До сих пор Жюльен слушал собеседника рассеянно, в состоянии все той же апатии, но последняя фраза позабавила его, и впервые после приезда в Н. он искренне улыбнулся и чуть было не рассмеялся. Он стал расспрашивать: кто же мог информировать профессора о жизни скромного консула, который ни с кем не видится и вовсе не ощущает наблюдения за собой? Амири вновь весело рассмеялся:

— Позвольте мне держать в тайне мои источники!

Затем он увлек гостя в лабиринт квартиры, состоящей из множества гостиных, в каждой из которых непременно имелись диваны или канапе, то расположенные друг напротив друга, то образующие каре, так что, казалось, все здесь предназначается для конфиденциальных бесед. В квартире была солидная коллекция маньеристов и барочных живописцев, висевших на стенах почти впритирку друг к другу. Жюльен несколько раз взглянул на них, на что Амири ответил пожатием плеч.

— Н., как вы знаете, — это царство меры, порядок его улиц и дворцов был определен самым требовательным из кодексов хороших манер в области эстетики. Поскольку я сохранил вкус к дерзким выходкам, но нахожусь уже не в том возрасте, чтобы обрывать звонки у дам, я выставил здесь на обозрение то, что в глазах истинных любителей, изобилующих в этом городе, считается скверным: это мой способ показывать язык своим дражайшим согражданам, на которых я не желаю походить!

Они перешли в следующую гостиную, выходившую на террасу в виде носа корабля, нависающего над рекой. По весне на ней устанавливали кадки с лимонными деревцами зимовавшими в оранжевее в конце сада; но сейчас туман, опустившийся на город, окутал террасу и стлался по реке и по другому ее берегу, где были другие дворцы, другие сады.

Дворецкий внес поднос с водкой по-русски — в запотевшем графинчике; старый профессор залпом осушил свою рюмку.

— Успокойтесь, — Продолжал он, — по-настоящему насмехаешься лишь над тем, что очень любишь, а я люблю Н., как любят давнишнюю любовницу, забыв о том, что давно разлюбили ее.

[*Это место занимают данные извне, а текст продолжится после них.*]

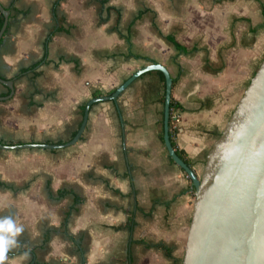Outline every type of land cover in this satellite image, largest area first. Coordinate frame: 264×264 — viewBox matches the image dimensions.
Instances as JSON below:
<instances>
[{
    "label": "crops",
    "instance_id": "obj_1",
    "mask_svg": "<svg viewBox=\"0 0 264 264\" xmlns=\"http://www.w3.org/2000/svg\"><path fill=\"white\" fill-rule=\"evenodd\" d=\"M0 1L11 10L0 40V76L15 87L0 99L8 144L69 140L94 91L160 62L182 105L175 147L201 173L264 57V0H61L57 13L55 0ZM56 14L63 28L49 39ZM163 93L147 71L91 106L76 143L0 148V217L24 228L6 264H179L194 187L161 137Z\"/></svg>",
    "mask_w": 264,
    "mask_h": 264
},
{
    "label": "water",
    "instance_id": "obj_2",
    "mask_svg": "<svg viewBox=\"0 0 264 264\" xmlns=\"http://www.w3.org/2000/svg\"><path fill=\"white\" fill-rule=\"evenodd\" d=\"M0 12L4 16L1 40L11 10L0 1ZM150 70H160L165 75L164 143L174 162L191 178L195 193L182 264H264V57L223 131L211 145L201 173L178 153L172 142L173 77L160 62L136 69L113 93L91 97L86 102L76 134L69 140L16 144L0 141V148H58L76 143L86 128L95 102L117 101L136 78ZM0 82L10 88L0 99L11 97L14 81L0 76Z\"/></svg>",
    "mask_w": 264,
    "mask_h": 264
},
{
    "label": "trees",
    "instance_id": "obj_3",
    "mask_svg": "<svg viewBox=\"0 0 264 264\" xmlns=\"http://www.w3.org/2000/svg\"><path fill=\"white\" fill-rule=\"evenodd\" d=\"M60 1H61V0H55L54 10L56 11V13H57V7H58ZM100 1L103 2V3L107 2V0H100ZM56 18H57V23H56V25L54 26V28L51 30V36H50L49 39H51L52 35H53L56 31H58V30H60V29L63 28V26L61 25L62 17L56 14ZM3 22H4V16L1 15V16H0V28H1V26L3 25ZM170 40H172L173 42H175L176 45H177L178 47H181V44H180L179 42H177L173 37L170 36ZM181 48H182V47H181ZM43 59H44V58H43ZM43 59H42V60H43ZM42 60L39 61V62H37V63H35V64L33 65V67H36L40 62H42ZM159 73L161 74V77H162V80H163V83H164V93H163V95H162V102H164V101H165V75H164V73H163L162 71H160V70H159ZM173 82H174V80H173ZM114 90H115V89L111 90V91L109 92V94L113 93ZM101 93H102L101 90H96V91H94V95H101ZM85 105H86V103H83V105H82V115H83V112H84ZM181 109H182V105H181V103H180L177 99H175L174 97H172V99H171V112H170V135H171V139H172V142H173L174 146H175L174 138H175V134H176V132H177V129H173V117H174V115H175L179 110H181ZM81 122H82V120H81ZM81 122H80V124H81ZM80 124H79V126H80ZM78 128H79V127H78ZM76 132H77V129L73 132L71 138L76 134ZM161 137H162V139L164 140V138H163V133L161 134ZM177 151H178V153H179V154H180V155H181V156H182V157H183V158H184V159H185V160H186L191 166H193L191 160H190V159H189V158L183 153L182 150L177 149ZM170 158L172 159L171 156H170ZM172 161H174V160L172 159ZM182 170L184 171L183 168H182ZM184 172H185V171H184ZM186 175H187V174H186ZM188 179H189L190 183L192 184V180H191V178L188 177ZM70 191H71V190H70ZM70 191H69V190H66V189H65V190H61V191H60V194H61V195H65V194L69 193ZM193 192H194V188H193ZM75 200H76V201H79V200H80V197L77 196L76 194H75ZM132 217H133V215L131 214V218H132ZM149 245H157V246H162V247H164L165 244H163V243H160V244L149 243ZM167 253H168V254H171L170 251H168Z\"/></svg>",
    "mask_w": 264,
    "mask_h": 264
},
{
    "label": "clouds",
    "instance_id": "obj_4",
    "mask_svg": "<svg viewBox=\"0 0 264 264\" xmlns=\"http://www.w3.org/2000/svg\"><path fill=\"white\" fill-rule=\"evenodd\" d=\"M24 231L12 216L0 217V264H6L8 253L18 246V236Z\"/></svg>",
    "mask_w": 264,
    "mask_h": 264
},
{
    "label": "built area",
    "instance_id": "obj_5",
    "mask_svg": "<svg viewBox=\"0 0 264 264\" xmlns=\"http://www.w3.org/2000/svg\"><path fill=\"white\" fill-rule=\"evenodd\" d=\"M180 120V114L176 113L173 117V129H177V124Z\"/></svg>",
    "mask_w": 264,
    "mask_h": 264
},
{
    "label": "rangeland",
    "instance_id": "obj_6",
    "mask_svg": "<svg viewBox=\"0 0 264 264\" xmlns=\"http://www.w3.org/2000/svg\"><path fill=\"white\" fill-rule=\"evenodd\" d=\"M177 113L180 114V112H177ZM180 120H181V115H180ZM180 120H179V122H178V124H177V130H178V127H179ZM185 174H186V173H185ZM193 194H194L193 196H195V193H194V192H193ZM186 241H187V240H186ZM185 246H186V245H185ZM182 252H183V254H184V252H185V248L183 249ZM183 254H182V256H184ZM181 259H182V258H180V262H179V264H182L183 259H182V260H181Z\"/></svg>",
    "mask_w": 264,
    "mask_h": 264
}]
</instances>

С лица профессора не сходила улыбка, но Жюльен догадался, что он с полной серьезностью думает о городе, куда приехал из одной ближневосточной страны изучать историю искусства и который больше не покидал. Позднее до Жюльена дойдут различные слухи о происхождении состояния Амири: он не получал никакого наследства, не был женат и, однако, довольно-таки быстро дворец на улице Черных стрелков был записан на его имя, а сам он занялся коллекционированием. Вскоре его салон стал одним из лучших в Н., во всяком случае, единственным, хозяином которого не была ни одна из царивших в городе дам, а уж столу-то его и подавно не было равных; когда дворецкий объявил об ужине, Жюльену представился случай самолично в том убедиться.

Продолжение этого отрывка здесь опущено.